- Folha de S. Paulo
"Não vou falar sobre política ou sobre economia", antecipou Dilma, na introdução do pronunciamento dedicado à "guerra contra o mosquito transmissor do zika". Palavras prudentes! Alegando "falar sobre política ou sobre economia", a presidente consagrou todos os pronunciamentos anteriores, desde a inauguração de seu primeiro mandato, à propaganda de seu governo e do PT, bem como à demonização da oposição e, por extensão, das vozes que ousaram criticar o "governo popular". Agora, pela primeira vez, sitiada por um país irritado, decidiu falar como presidente de todos, não como a chefona de uma facção. Quase conseguiu. Faltou-lhe uma módica dose de humildade, qualidade que desconhece por completo.
"Uma luta que deve unir todos nós", "um grande exército de paz e saúde": no pronunciamento, a senha nuclear é a unidade nacional e a metáfora explícita é o exército. De fato, sobram motivos para uma convocação geral à destruição dos criadouros do Aedes aegypti, que "pode estar na casa do seu vizinho" ou mesmo "na sua casa". Contudo, na arquitetura do texto, estão imantadas as digitais do marketing político. A senha e a metáfora servem ao sonho de qualquer governo acossado pelo descrédito: a fabricação de uma ferramenta positiva de coesão social. Na emergência dramática da microcefalia, o Planalto almeja encontrar um jeito de inverter a dinâmica política, substituindo a união contra o governo pela união contra o vírus.

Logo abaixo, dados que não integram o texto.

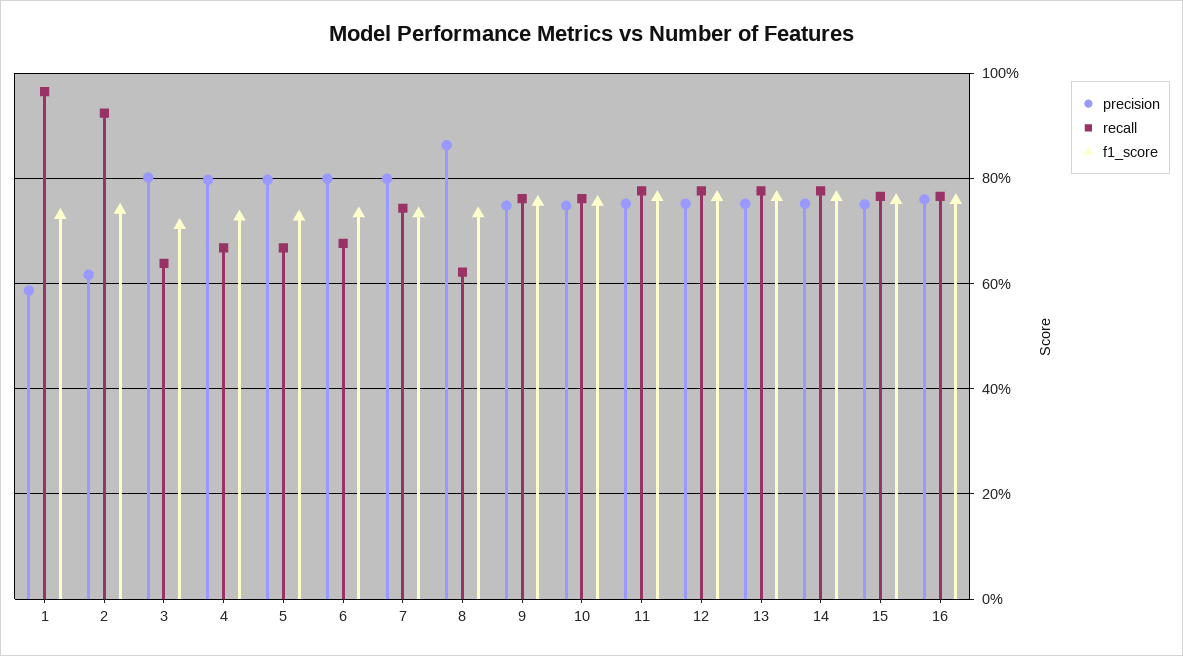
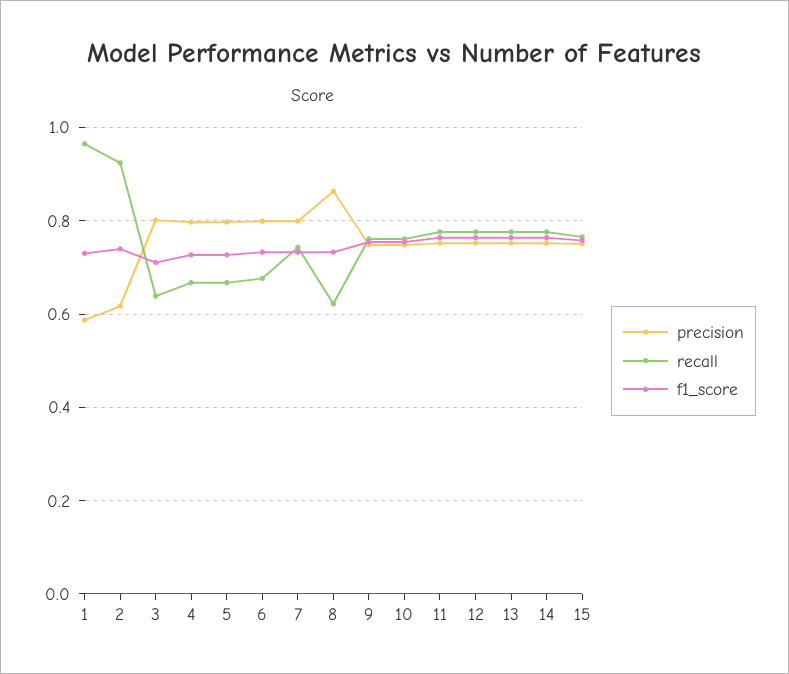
precision, 16: 0.76 -> none
recall, 16: 0.76 -> none
f1_score, 16: 0.76 -> none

"Mata-mosquitos da Dilma"? Há três décadas, na esteira do Plano Cruzado, José Sarney convocou os brasileiros a fiscalizarem o congelamento de preços, denunciando à polícia os comerciantes que praticavam o crime da remarcação. Desconfio que os "fiscais do Sarney" da propaganda oficial da época, um flerte com as técnicas do marketing totalitário, inspirariam a Dilma de cinco anos atrás, "mulher do Lula", "mãe do Brasil", personificação eventual de um projeto político hegemonista. Hoje, porém, sem espaço para tantos excessos, a presidente circunscreve-se à fórmula menos carregada do "exército da paz e da saúde". Dará certo?
No pronunciamento, confundem-se propositalmente dois objetivos distintos. Lá, no corpo do texto, está a meta legítima de provocar uma mobilização social contra o vetor transmissor do vírus. Mas lá está, igualmente, embora numa camada discursiva imersa, a ambição de recuperar uma hegemonia perdida. A ênfase na segunda, tentação perene, selaria o destino da primeira. Se Dilma realmente pretende mobilizar os brasileiros na erradicação dos criadouros do mosquito, deve renunciar ao sonho louco de usar o Aedes aegypti como fonte de uma restauração política.
Exércitos obedecem a um comando central, curvam-se a uma bandeira, marcham no ritmo dos hinos marciais. A presidente não terá um "exército da paz e da saúde", mas poderia obter algo mais eficiente: cidadãos informados que, mesmo desencantados com seu governo incompetente, engajam-se na eliminação dos focos de procriação do mosquito. O pronunciamento fracassa menos por seus excessos que por suas lacunas. Dilma falou sobre o presente (a epidemia) e o futuro (a vacina), mas esqueceu-se, providencialmente, do passado.
Às vésperas do centésimo aniversário do falecimento de Oswaldo Cruz, o Brasil está infestado pelo mosquito. A epidemia de microcefalia não é fruto, primariamente, da negligência das pessoas comuns, mas do desprezo de sucessivos governos pelos bens públicos e pelos bens sociais. Desde FHC, e por toda a longa era lulopetista, o Aedes aegypti sedimentou-se na paisagem brasileira, deflagrando surtos anuais de dengue. O país do Bolsa Família e do crédito consignado, das Olimpíadas e do verde-amarelismo balofo é o país da sujeira, do mosquito e da doença. Isso, Dilma não disse. Ela nunca permite que a verdade ordinária se infiltre no seu discurso político.